You must perceive, tawjihi is a milestone in each Palestinian’s life – a decisive second that shapes future paths for a minimum of the subsequent 5 years. It determines whether or not we are able to pursue our schooling within the area we want and acquire admission to prime universities.
However past lecturers, tawjihi carries a a lot deeper cultural and emotional weight. It isn’t simply an academic part – it’s a part of our id, an emblem of perseverance. In a spot the place the occupation closes practically each door, schooling is ready to hold just a few doorways nonetheless open.
That’s why we have a good time it like a nationwide vacation; the day tawjihi outcomes are launched seems like a 3rd Eid for Palestinians. It provides households hope, brings delight to complete neighbourhoods, and retains alive the dream of a greater future.
Over the various months I waited for the tawjihi, I held on to my dream to check medication at a prestigious college overseas. I saved making use of for scholarships and sending emails to universities throughout the USA, the UK and Europe, hoping for particular consideration as a scholar affected by battle. I pleaded with college directors to waive the tawjihi certificates requirement.
However the responses had been painfully constant: “Sadly, we can’t think about your utility until you present your last diploma.”
At this time, despair and helplessness are usually not the one undesirable guests I’ve. Starvation is one other one. The hunger has destroyed not solely my physique but in addition my psychological well being.

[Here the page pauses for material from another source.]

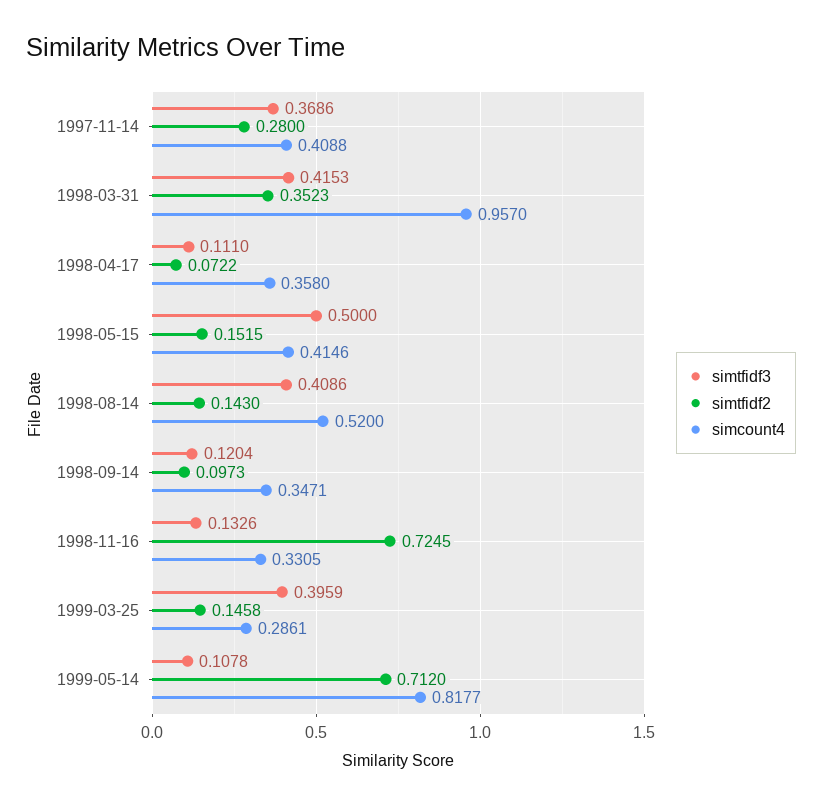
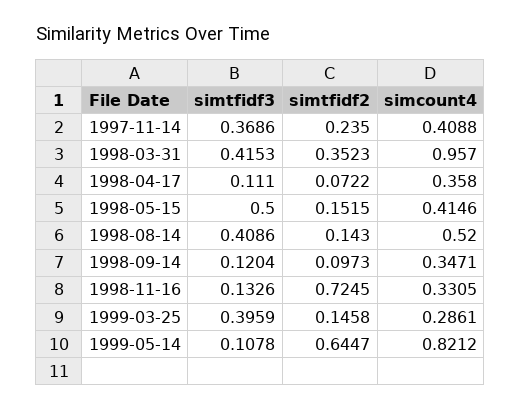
simtfidf2, 1997-11-14: 0.28 -> 0.235
simtfidf2, 1999-05-14: 0.712 -> 0.6447
simcount4, 1999-05-14: 0.8177 -> 0.8212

Most days, we handle to have one meal. We survive totally on canned beans, dry bread, or rice with none greens or protein. Our our bodies are weak, our faces pale, and our vitality nearly nonexistent. The results transcend the bodily. Starvation fogs the mind, dulls reminiscence and crushes motivation. It turns into practically not possible to focus, not to mention examine for a life-changing examination just like the tawjihi. How can I put together for an important examination of my life when my abdomen is empty and my thoughts clouded by fatigue and fear?
It feels as if my youth has been stolen earlier than my eyes, and I can do nothing however watch. Whereas my friends world wide are constructing their futures, I stay caught in a spot of overwhelming ache and loss.
As a tawjihi scholar trapped in a warzone, I urgently name on instructional authorities and worldwide establishments to step in and implement speedy options to make sure our proper to schooling will not be buried beneath the rubble of battle.
We’re not asking for a lot. Giving us an opportunity to complete our secondary schooling in Gaza is not only a matter of logistics, however a matter of justice and future survival.
The views expressed on this article are the creator’s personal and don’t essentially replicate Al Jazeera’s editorial stance.